Sementara Carrie mengeluhkan sakit kepala, nyeri di tubuh, hingga demam setelah mendapat suntikan pertamanya pada bulan September lalu.
"Efek sampingnya tampak meningkat setelah dosis kedua bulan lalu," jelasnya yang dikutip dari Express UK.
https://tendabiru21.net/movies/i-saw-the-devil/
65 Staf WHO Dilaporkan Terinfeksi Virus Corona
Ada 65 kasus COVID-19 di markas Organisasi Kesehatan Dunia (WHO) di Jenewa, Swiss, termasuk lima orang yang bekerja di tempat itu dan melakukan kontak satu sama lain, demikian isi surel internal yang diperoleh Associated Press.
Pihak WHO menyebut tengah menyelidiki bagaimana staf mereka terinfeksi dan belum bisa memastikan apakah penularan terjadi di kantor. WHO mengkonfirmasi kasus tersebut pada Senin (16/11) untuk pertama kalinya kepada publik.
Sebanyak 49 dari keseluruhan kasus terjadi dalam delapan pekan terakhir. Pengungkapan itu muncul di tengah lonjakan kasus di Eropa dan kota Jenewa.
"Sesuai protokol standar, rekan-rekan ini menerima perhatian medis yang diperlukan dan memulihkan diri di rumah. Lima kasus terakhir menjadikan jumlah total anggota yang dilaporkan terkena dampak dari angkatan kerja yang berbasis di Jenewa menjadi 65 orang sejak awal pandemi," bunyi surel tersebut.
Menurut surel tersebut, sekitar setengah dari infeksi yang tercatat sejauh ini terjadi pada orang-orang yang bekerja dari rumah.

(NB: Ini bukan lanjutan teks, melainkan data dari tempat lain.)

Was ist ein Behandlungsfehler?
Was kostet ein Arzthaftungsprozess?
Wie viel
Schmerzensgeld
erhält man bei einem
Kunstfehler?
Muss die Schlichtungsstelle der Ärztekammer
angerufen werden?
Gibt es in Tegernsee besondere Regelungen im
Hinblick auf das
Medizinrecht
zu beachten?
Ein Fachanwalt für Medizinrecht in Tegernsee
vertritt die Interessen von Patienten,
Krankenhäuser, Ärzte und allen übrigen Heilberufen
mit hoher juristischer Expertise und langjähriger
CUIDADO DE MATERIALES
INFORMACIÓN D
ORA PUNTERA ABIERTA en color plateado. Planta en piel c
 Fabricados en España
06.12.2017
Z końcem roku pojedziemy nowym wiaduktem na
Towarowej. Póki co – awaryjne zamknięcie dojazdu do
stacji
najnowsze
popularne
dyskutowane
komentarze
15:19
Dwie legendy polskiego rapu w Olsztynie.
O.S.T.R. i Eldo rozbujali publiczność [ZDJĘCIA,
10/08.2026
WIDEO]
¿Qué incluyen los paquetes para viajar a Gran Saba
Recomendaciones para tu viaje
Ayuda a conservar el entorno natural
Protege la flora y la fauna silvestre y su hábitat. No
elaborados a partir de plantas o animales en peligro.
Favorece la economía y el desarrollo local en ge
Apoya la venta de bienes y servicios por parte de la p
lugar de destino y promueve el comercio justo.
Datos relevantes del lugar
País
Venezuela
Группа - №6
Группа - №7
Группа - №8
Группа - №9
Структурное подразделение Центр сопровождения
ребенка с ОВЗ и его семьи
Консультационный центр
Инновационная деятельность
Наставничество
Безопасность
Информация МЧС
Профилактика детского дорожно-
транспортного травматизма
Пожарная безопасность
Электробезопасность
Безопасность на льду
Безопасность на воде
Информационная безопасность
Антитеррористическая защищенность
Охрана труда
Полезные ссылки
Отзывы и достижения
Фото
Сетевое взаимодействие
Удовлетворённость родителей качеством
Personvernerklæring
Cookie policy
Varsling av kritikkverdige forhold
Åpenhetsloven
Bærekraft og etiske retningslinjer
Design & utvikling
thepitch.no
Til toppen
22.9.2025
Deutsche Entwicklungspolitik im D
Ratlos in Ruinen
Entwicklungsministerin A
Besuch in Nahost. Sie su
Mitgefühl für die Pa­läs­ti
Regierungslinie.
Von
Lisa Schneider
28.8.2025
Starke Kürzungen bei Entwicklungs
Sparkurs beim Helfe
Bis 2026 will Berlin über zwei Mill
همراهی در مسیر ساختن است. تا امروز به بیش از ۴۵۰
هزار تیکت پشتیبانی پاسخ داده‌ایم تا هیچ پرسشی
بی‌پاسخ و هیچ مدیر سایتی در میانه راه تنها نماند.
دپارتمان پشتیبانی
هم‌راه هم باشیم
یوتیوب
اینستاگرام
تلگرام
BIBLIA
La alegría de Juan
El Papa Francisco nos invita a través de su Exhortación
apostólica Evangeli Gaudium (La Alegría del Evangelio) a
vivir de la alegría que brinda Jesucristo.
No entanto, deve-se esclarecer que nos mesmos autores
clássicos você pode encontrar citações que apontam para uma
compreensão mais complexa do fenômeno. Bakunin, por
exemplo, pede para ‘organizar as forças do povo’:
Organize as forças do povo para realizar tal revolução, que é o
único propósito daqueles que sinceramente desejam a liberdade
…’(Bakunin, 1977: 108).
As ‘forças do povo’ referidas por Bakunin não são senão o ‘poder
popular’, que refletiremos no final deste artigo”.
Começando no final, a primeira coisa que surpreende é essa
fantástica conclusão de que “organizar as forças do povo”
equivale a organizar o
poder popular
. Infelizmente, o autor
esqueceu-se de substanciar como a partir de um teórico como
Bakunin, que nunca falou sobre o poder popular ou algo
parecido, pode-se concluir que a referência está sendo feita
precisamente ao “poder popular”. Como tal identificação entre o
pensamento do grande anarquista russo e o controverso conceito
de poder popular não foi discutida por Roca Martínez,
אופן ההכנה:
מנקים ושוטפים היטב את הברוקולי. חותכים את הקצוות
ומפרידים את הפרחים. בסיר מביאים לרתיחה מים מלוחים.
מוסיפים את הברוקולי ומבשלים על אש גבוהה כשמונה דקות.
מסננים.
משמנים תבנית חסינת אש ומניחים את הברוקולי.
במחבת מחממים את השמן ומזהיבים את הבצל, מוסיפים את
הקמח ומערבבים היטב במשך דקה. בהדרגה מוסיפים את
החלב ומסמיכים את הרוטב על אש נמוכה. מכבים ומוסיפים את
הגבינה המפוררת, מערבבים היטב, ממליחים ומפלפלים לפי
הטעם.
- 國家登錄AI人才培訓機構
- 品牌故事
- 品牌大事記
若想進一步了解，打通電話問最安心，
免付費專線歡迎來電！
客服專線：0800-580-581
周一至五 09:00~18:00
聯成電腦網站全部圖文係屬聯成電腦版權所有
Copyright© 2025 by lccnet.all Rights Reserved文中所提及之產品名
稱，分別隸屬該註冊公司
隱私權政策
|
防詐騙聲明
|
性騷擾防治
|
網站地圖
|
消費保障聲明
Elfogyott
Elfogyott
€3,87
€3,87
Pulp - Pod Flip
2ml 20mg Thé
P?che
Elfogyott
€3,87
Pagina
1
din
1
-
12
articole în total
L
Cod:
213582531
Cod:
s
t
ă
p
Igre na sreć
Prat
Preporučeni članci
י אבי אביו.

Tetapi 32 orang lainnya adalah staf yang biasa bekerja di kantor, di mana biasanya ada 2.000 orang yang berada di gedung itu.
Surel itu tidak menyebutkan siapa saja staf yang terinfeksi, tapi seorang staf WHO yang tidak ingin disebutkan namanya mengatakan kepada pers bahwa lima kasus terkait termasuk anggota kepemimpinan direktur jenderal WHO yang juga tim spesialis pengendalian infeksi.
"Sepengetahuan saya, klaster yang sedang diselidiki adalah bukti pertama dari potensi penularan di WHO," kata Direktur Eksekutif Program Keadaan Darurat WHO, Michael Ryan kepada jurnalis.
Dua minggu lalu, Kepala teknis WHO untuk COVID-19, Maria Van Kerkhove, mengatakan belum ada transmisi di markas besar hingga saat itu, tetapi menambahkan bahwa badan tersebut sedang memantaunya.
Awal bulan ini, Direktur Jenderal WHO Tedros Adhanom Ghebreyesus, melakukan karantina mandiri usai dilaporkan terlibat kontak dengan seseorang yang dinyatakan positif virus corona.